Jonathan Littel - Les bienveillantes has won the Goncourt prize last year and it's been recommended to me. Haven't read it though.

Cailin
02-04-2008, 05:39 PM
Wait... do you want good books or best-sellers?? This is confusing.

Jonathan Littel - Les bienveillantes has won the Goncourt prize last year and it's been recommended to me. Haven't read it though.


Good books would be preferable - mind you there isn't necessarily a distinction between bestsellers and good books...... But that's a totally different thread....

WHat I really meant was what are the French reading at the moment?

Had heard of that Littel book, thanks for the recommendation.:)

Remarkable
02-04-2008, 05:44 PM
Would mid 20th ceuntry books do?

Cailin
02-04-2008, 05:45 PM
You could try Daniel Pennac or Amélie Nothomb... both "literary" bestsellers and the language isn't too difficult from what I remember.

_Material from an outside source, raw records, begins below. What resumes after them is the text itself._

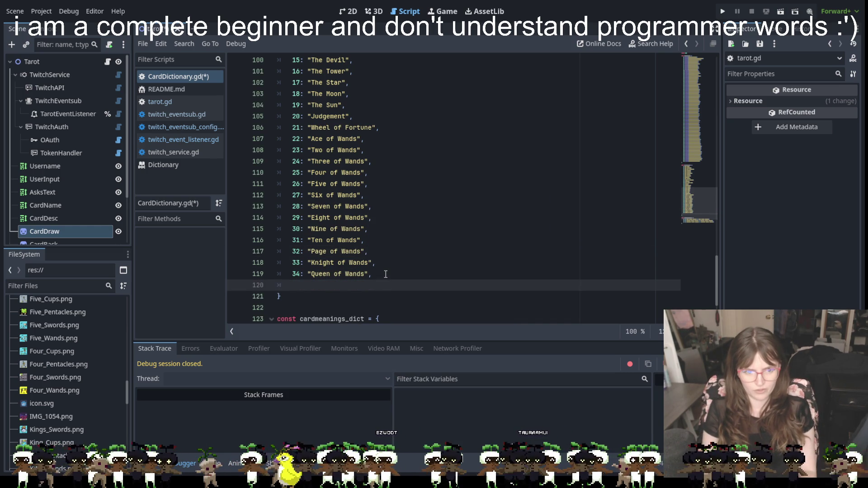
# Add 35: "King of Wands", and select dictionary entries 22 through 35
pyautogui.write('35')
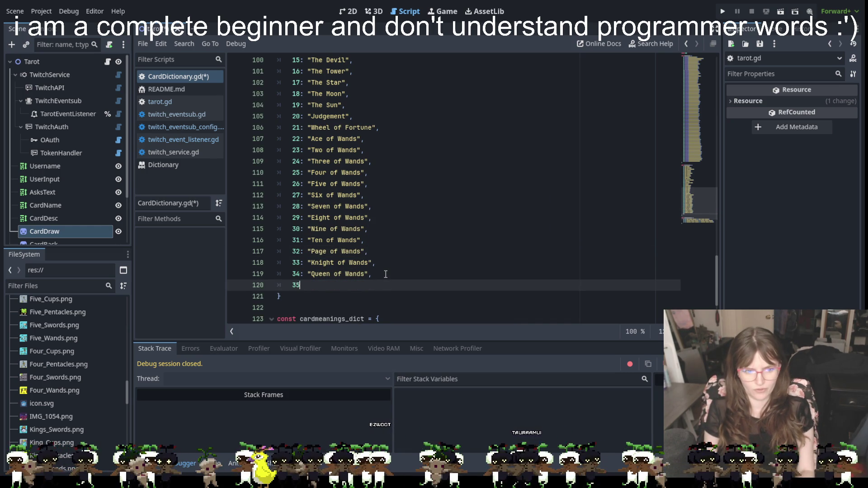
pyautogui.write(': "King')
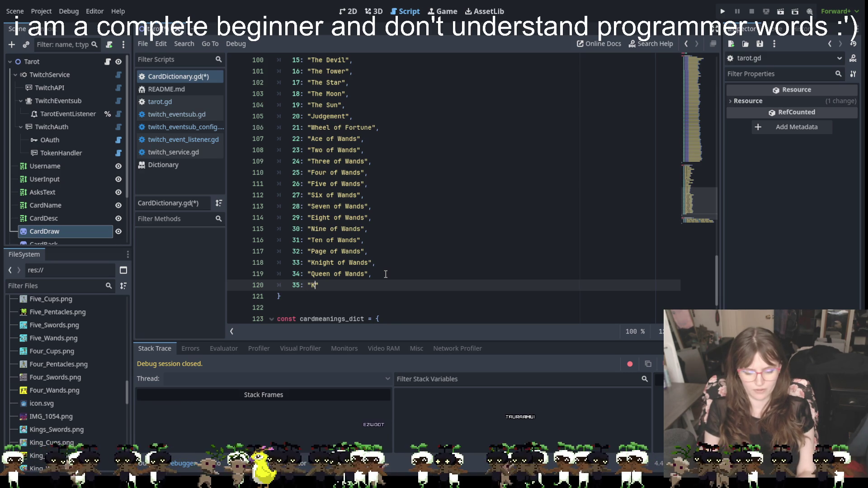
pyautogui.press('BackSpace')
pyautogui.write('of')
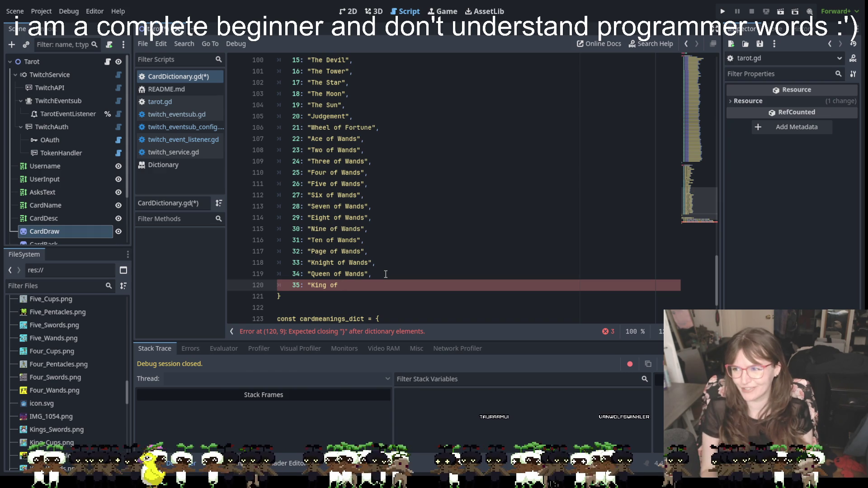
pyautogui.write('Wands"')
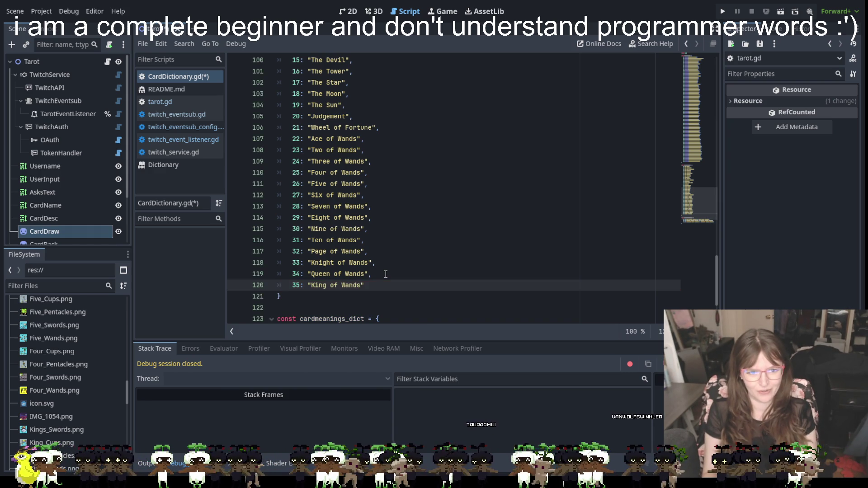
pyautogui.write(',')
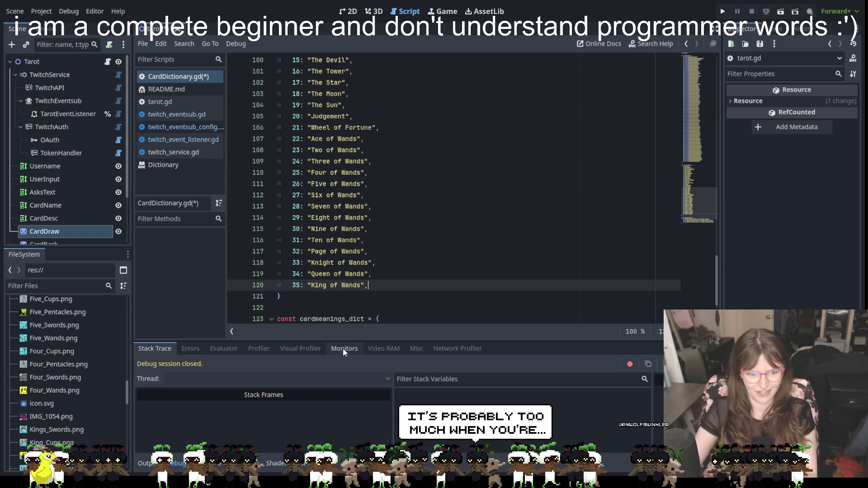
pyautogui.moveTo(387, 289)
pyautogui.mouseDown()
pyautogui.moveTo(375, 263)
pyautogui.moveTo(273, 159)
pyautogui.moveTo(268, 139)
pyautogui.mouseUp()
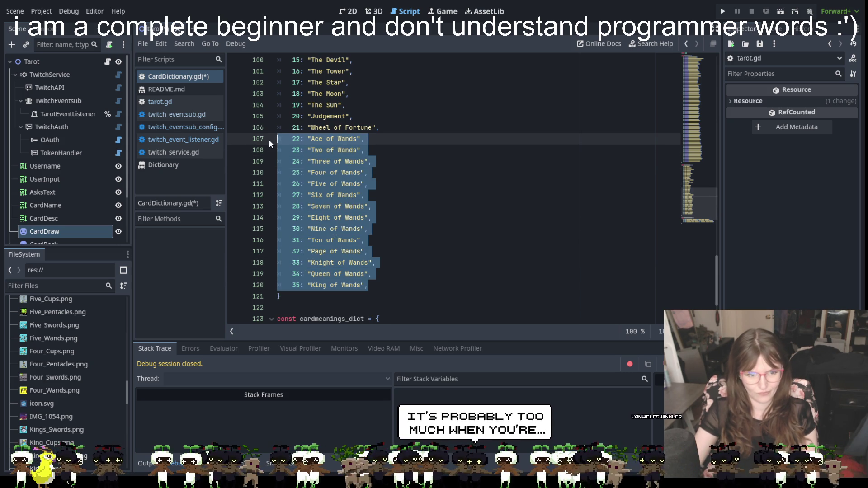
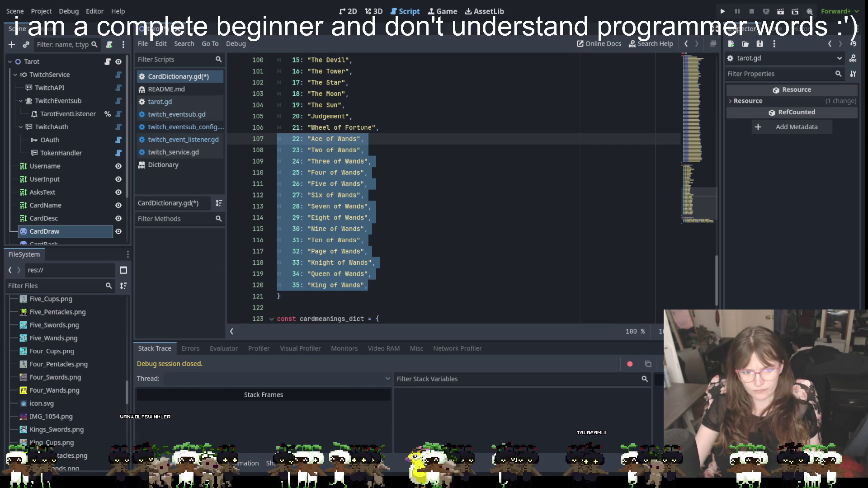
# Paste the copied Ace-to-King of Wands entries on a new line after King of Wands, then fix the first line's indent
pyautogui.click(383, 289)
pyautogui.press('Return')
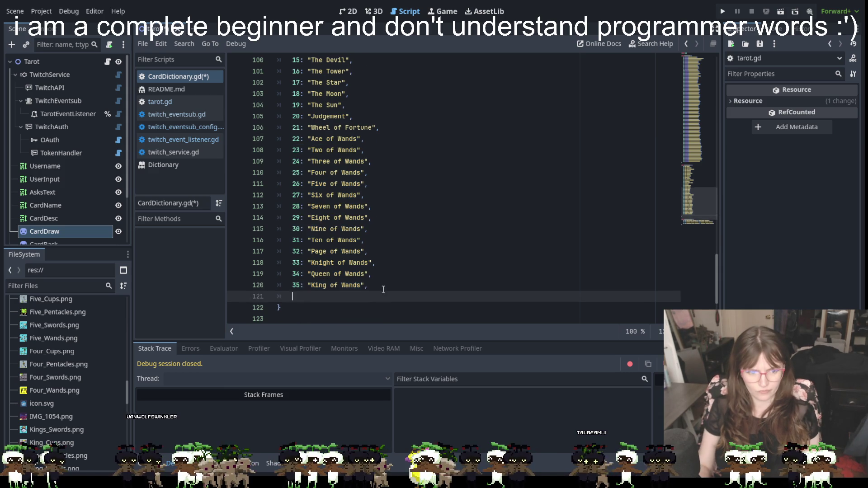
pyautogui.press('ctrl+v')
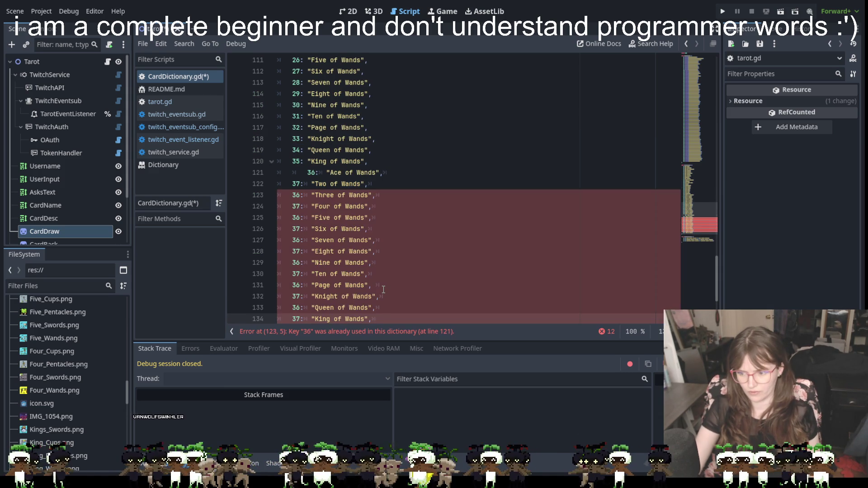
pyautogui.click(306, 174)
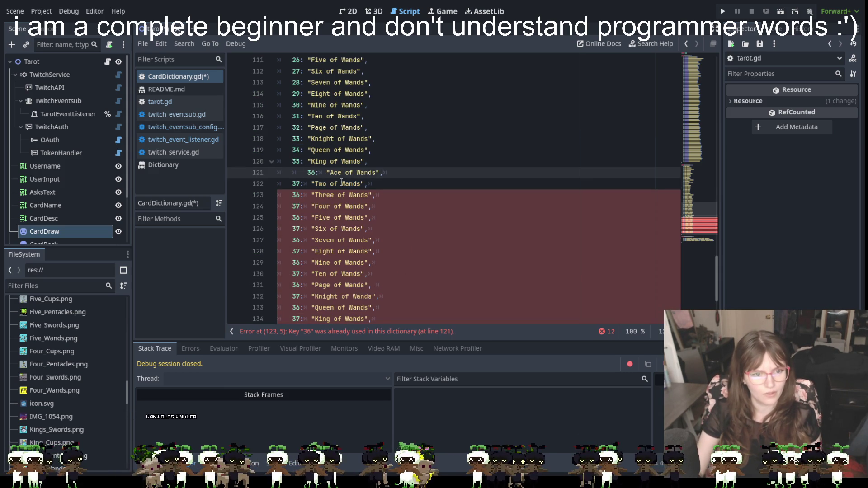
pyautogui.press('BackSpace')
# Review the pasted entries and delete the duplicated Wands line
pyautogui.click(384, 217)
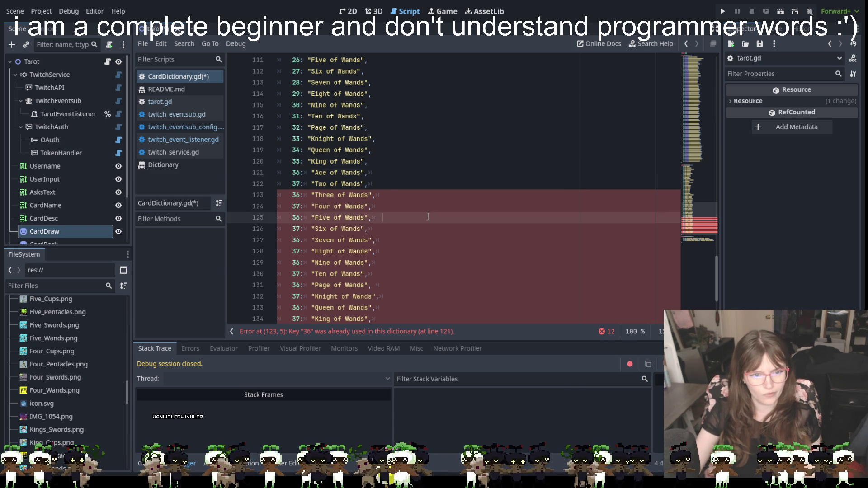
pyautogui.scroll(-2, 419, 243)
pyautogui.scroll(1, 420, 243)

:wave: Thanks Annakarina - really liked Nothomb, have read a good few of hers. Must try Pennac - family member heading over to France at the end of the week and has offered to pick up some reading while he's there so all ideas gratefully received!

Cailin
02-04-2008, 05:45 PM
Would mid 20th ceuntry books do?

Absolutely!:nod:

Etienne
02-04-2008, 06:15 PM
Then,
Boris Vian - L'écume des jours
Albert Camus - La peste
Romain Gary (Emile Ajar) - La vie devant soi

would be very good suggestions.

Cailin
02-05-2008, 11:51 AM
Merci!

JBI
02-05-2008, 09:13 PM
If you can find books by Gabrielle Roy I would recommend her. She was a very talented French Canadian author, though she won The Governor General award Three times (Canada's most prestigious literary prize), she is little known. I don't know how findable she is out of Canada, but I think they did a recent edition of her last and most famous work, Children of My Heart (Ces Enfants de ma vie) .

Her language, as far as I can tell from reading in English translation isn't very difficult, and her style is authentic and aesthetically pleasing, yet simple and elegant.

bouquin
02-06-2008, 06:30 AM
The works of Eric-Emmanuel Schmitt are also easy to read.

Virgil
02-06-2008, 07:54 AM
The Lover by Margurite Duras.

kratsayra
02-06-2008, 12:10 PM
Are people still talking about Irene Nemirovsky in France? I'm not sure, it might just be here in the US because of recent translations. She wrote Suite Francaise but my professor told me that some more of her works had recently been discovered.

JBI
02-06-2008, 05:39 PM
Yeah, she wrote during world war 2, then died in Auschwitz I believe. That's why she went unknown for so long until someone I guess found a manuscript or something.

Cailin
02-13-2008, 04:03 PM
Thanks to all for the recommendations - Les Bienveillantes and Chagrin d'ecole are now in my possession. ;)

johann cruyff
02-13-2008, 04:44 PM
Also,try Sartre,Balzac,Zola,Claude Anet,Proust,Camus,Mistral(although,IIRC,he wrote in Occitan),Beckett(wrote in French),Bergson...

JBI
02-13-2008, 04:44 PM
All the above aren't contemporary authors...

johann cruyff
02-14-2008, 04:18 AM
Oops,didn't notice the topic creator was looking for contemporary authors.Sorry...:blush:

superunknown
02-20-2008, 06:26 PM
Andrei Makine - Le testament francais

A beautiful semi-autobiographical book, about a kid growing up in Russia who has a French grandmother and tries to recreate the France of her days as a sort of mysterious "Atlantis." He creates his own biography of his grandmother and how she became permanently stuck in Communist Russia. Released something like 10 years ago I believe, it won both the Prix Goncourt and the Prix Medicis, probably France's two most coveted literary prices. Makine had to invent a translator for the publishers to accept it, as they refused to believe that a Russian could write so well in French!

Read more about it here: http://www.iht.com/articles/1996/02/02/mak.t.php

Amin Maalouf is also an excellent writer.